The longer that I've gone on as a New Testament scholar and wrestled with what the early Christians were actually talking about, the more it's been borne in on me that that distinction is one that we modern Westerners bring to the text rather than finding in the text. Because the great emphasis in the New Testament is that the gospel is not how to escape the world; the gospel is that the crucified and risen Jesus is the Lord of the world. And that his death and Resurrection transform the world, and that transformation can happen to you. You, in turn, can be part of the transforming work. That draws together what we traditionally called evangelism, bringing people to the point where they come to know God in Christ for themselves, with working for God's kingdom on earth as it is in heaven. That has always been at the heart of the Lord's Prayer, and how we've managed for years to say the Lord's Prayer without realizing that Jesus really meant it is very curious.

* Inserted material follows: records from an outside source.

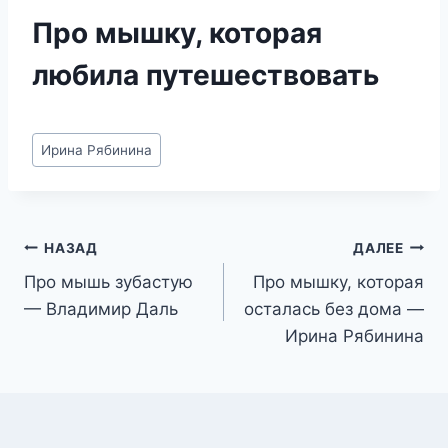
Про мышку, которая
любила путешествовать
Метки
Ирина Рябинина
записи:
Навигация
НАЗАД
ДАЛЕЕ
Про мышь зубастую
Про мышку, которая
по
— Владимир Даль
осталась без дома —
записям
Ирина Рябинина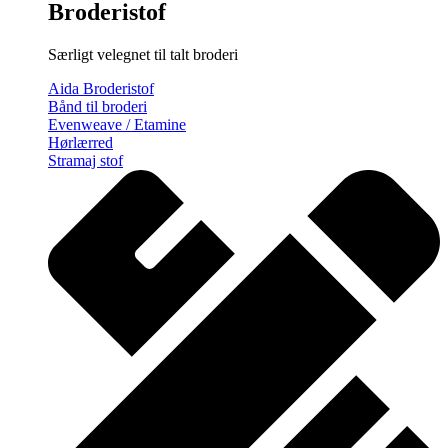
Broderistof
Særligt velegnet til talt broderi
Aida Broderistof
Bånd til broderi
Evenweave / Etamine
Hørlærred
Stramaj stof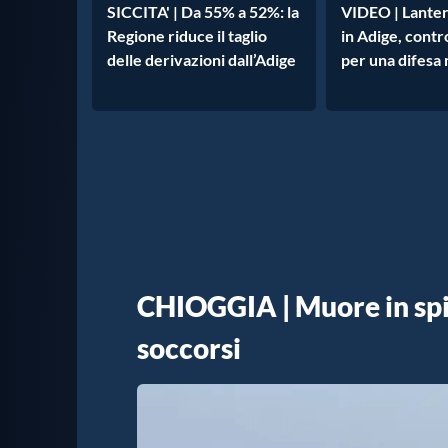
SICCITA' | Da 55% a 52%: la
VIDEO | Lanter
Regione riduce il taglio
in Adige, contr
delle derivazioni dall’Adige
per una difesa
CHIOGGIA | Muore in spia
soccorsi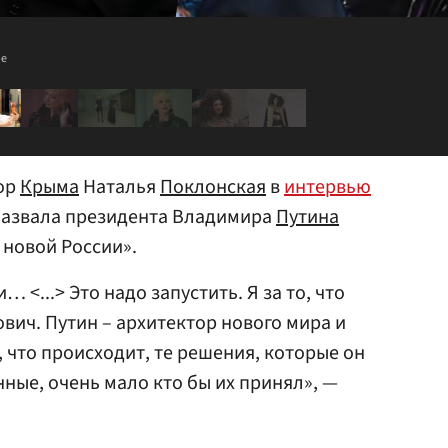
be
ор
Крыма
Наталья
Поклонская
в
интервью
азвала президента Владимира
Путина
 новой России».
 <...> Это надо запустить. Я за то, что
ич. Путин – архитектор нового мира и
, что происходит, те решения, которые он
ные, очень мало кто бы их принял», —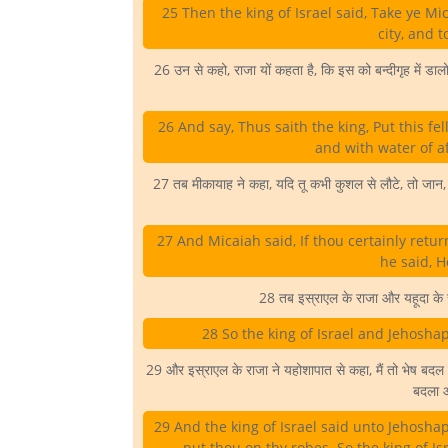
25 Then the king of Israel said, Take ye M
city, and t
26 उन से कहो, राजा यों कहता है, कि इस को बन्दीगृह में 
26 And say, Thus saith the king, Put this fe
and with water of aff
27 तब मीकायाह ने कहा, यदि तू कभी कुशल से लौटे, तो जान, कि
27 And Micaiah said, If thou certainly ret
he said, H
28 तब इस्राएल के राजा और यहूदा के र
28 So the king of Israel and Jehosha
29 और इस्राएल के राजा ने यहोशापात से कहा, मैं तो भेष बदल कर 
बदला और
29 And the king of Israel said unto Jehoshaph
put thou on thy robes. So the king of Is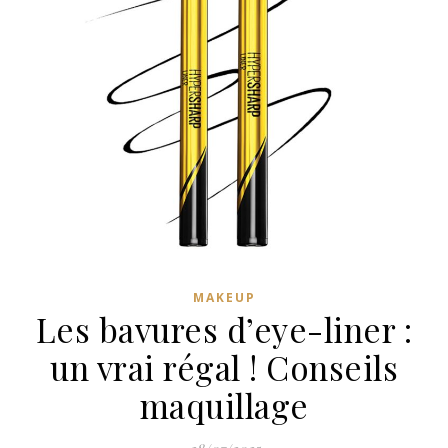
MAKEUP
Les bavures d’eye-liner :
un vrai régal ! Conseils
maquillage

Our Western culture since the 18th century has made a virtue of separating out religion from real life, or faith from politics.When I lecture about this, people will pop up and say, "Surely Jesus said my kingdom is not of this world." And the answer is no, what Jesus said in John 18 is, "My kingdom is not from this world." That's ek tou kosmoutoutou. It's quite clear in the text that Jesus' kingdom doesn't start with this world. It isn't a worldly kingdom, but it is for this world. It's from somewhere else, but it's for this world."